» What you need to do: Extract the complete listing and output it unchanged.

[Extracted data entries]

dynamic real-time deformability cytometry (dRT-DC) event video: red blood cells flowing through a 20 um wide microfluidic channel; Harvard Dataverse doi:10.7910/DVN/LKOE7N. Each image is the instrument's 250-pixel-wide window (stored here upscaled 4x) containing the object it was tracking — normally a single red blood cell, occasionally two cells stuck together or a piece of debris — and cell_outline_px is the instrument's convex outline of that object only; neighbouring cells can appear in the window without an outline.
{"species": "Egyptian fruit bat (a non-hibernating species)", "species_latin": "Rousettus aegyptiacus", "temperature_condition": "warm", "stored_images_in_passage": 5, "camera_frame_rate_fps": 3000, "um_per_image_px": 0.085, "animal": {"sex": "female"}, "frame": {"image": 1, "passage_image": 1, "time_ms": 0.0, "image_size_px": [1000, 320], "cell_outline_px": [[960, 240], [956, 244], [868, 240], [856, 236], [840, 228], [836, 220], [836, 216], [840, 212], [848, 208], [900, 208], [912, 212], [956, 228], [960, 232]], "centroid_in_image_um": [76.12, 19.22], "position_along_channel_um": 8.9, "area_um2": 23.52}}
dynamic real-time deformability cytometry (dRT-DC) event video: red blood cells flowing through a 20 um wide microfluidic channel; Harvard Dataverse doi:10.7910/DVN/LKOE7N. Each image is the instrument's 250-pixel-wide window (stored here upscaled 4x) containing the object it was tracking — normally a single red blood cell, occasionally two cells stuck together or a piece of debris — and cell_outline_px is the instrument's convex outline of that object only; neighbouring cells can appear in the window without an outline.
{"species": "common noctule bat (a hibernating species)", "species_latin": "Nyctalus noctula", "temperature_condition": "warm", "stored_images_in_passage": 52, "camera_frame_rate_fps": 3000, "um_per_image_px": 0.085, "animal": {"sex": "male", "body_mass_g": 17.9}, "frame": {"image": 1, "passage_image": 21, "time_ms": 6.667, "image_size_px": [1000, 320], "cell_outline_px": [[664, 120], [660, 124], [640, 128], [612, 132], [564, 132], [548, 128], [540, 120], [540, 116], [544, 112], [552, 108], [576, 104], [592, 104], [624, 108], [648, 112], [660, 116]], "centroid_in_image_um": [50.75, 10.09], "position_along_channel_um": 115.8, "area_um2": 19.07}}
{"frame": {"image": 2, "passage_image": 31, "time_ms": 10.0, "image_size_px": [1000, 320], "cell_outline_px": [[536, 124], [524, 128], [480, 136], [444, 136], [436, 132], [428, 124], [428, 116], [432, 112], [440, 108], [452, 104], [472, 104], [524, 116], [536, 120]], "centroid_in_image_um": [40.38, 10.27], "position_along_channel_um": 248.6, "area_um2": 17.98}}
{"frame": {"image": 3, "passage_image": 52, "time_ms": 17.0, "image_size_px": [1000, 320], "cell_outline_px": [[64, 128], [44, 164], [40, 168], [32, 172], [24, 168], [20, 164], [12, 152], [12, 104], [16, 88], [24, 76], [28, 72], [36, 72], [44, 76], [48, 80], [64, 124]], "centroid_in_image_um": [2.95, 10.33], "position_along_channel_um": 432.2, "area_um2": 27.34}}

» Solution to this exercise:
dynamic real-time deformability cytometry (dRT-DC) event video: red blood cells flowing through a 20 um wide microfluidic channel; Harvard Dataverse doi:10.7910/DVN/LKOE7N. Each image is the instrument's 250-pixel-wide window (stored here upscaled 4x) containing the object it was tracking — normally a single red blood cell, occasionally two cells stuck together or a piece of debris — and cell_outline_px is the instrument's convex outline of that object only; neighbouring cells can appear in the window without an outline.
{"species": "Egyptian fruit bat (a non-hibernating species)", "species_latin": "Rousettus aegyptiacus", "temperature_condition": "warm", "stored_images_in_passage": 5, "camera_frame_rate_fps": 3000, "um_per_image_px": 0.085, "animal": {"sex": "female"}, "frame": {"image": 1, "passage_image": 1, "time_ms": 0.0, "image_size_px": [1000, 320], "cell_outline_px": [[960, 240], [956, 244], [868, 240], [856, 236], [840, 228], [836, 220], [836, 216], [840, 212], [848, 208], [900, 208], [912, 212], [956, 228], [960, 232]], "centroid_in_image_um": [76.12, 19.22], "position_along_channel_um": 8.9, "area_um2": 23.52}}
dynamic real-time deformability cytometry (dRT-DC) event video: red blood cells flowing through a 20 um wide microfluidic channel; Harvard Dataverse doi:10.7910/DVN/LKOE7N. Each image is the instrument's 250-pixel-wide window (stored here upscaled 4x) containing the object it was tracking — normally a single red blood cell, occasionally two cells stuck together or a piece of debris — and cell_outline_px is the instrument's convex outline of that object only; neighbouring cells can appear in the window without an outline.
{"species": "common noctule bat (a hibernating species)", "species_latin": "Nyctalus noctula", "temperature_condition": "warm", "stored_images_in_passage": 52, "camera_frame_rate_fps": 3000, "um_per_image_px": 0.085, "animal": {"sex": "male", "body_mass_g": 17.9}, "frame": {"image": 1, "passage_image": 21, "time_ms": 6.667, "image_size_px": [1000, 320], "cell_outline_px": [[664, 120], [660, 124], [640, 128], [612, 132], [564, 132], [548, 128], [540, 120], [540, 116], [544, 112], [552, 108], [576, 104], [592, 104], [624, 108], [648, 112], [660, 116]], "centroid_in_image_um": [50.75, 10.09], "position_along_channel_um": 115.8, "area_um2": 19.07}}
{"frame": {"image": 2, "passage_image": 31, "time_ms": 10.0, "image_size_px": [1000, 320], "cell_outline_px": [[536, 124], [524, 128], [480, 136], [444, 136], [436, 132], [428, 124], [428, 116], [432, 112], [440, 108], [452, 104], [472, 104], [524, 116], [536, 120]], "centroid_in_image_um": [40.38, 10.27], "position_along_channel_um": 248.6, "area_um2": 17.98}}
{"frame": {"image": 3, "passage_image": 52, "time_ms": 17.0, "image_size_px": [1000, 320], "cell_outline_px": [[64, 128], [44, 164], [40, 168], [32, 172], [24, 168], [20, 164], [12, 152], [12, 104], [16, 88], [24, 76], [28, 72], [36, 72], [44, 76], [48, 80], [64, 124]], "centroid_in_image_um": [2.95, 10.33], "position_along_channel_um": 432.2, "area_um2": 27.34}}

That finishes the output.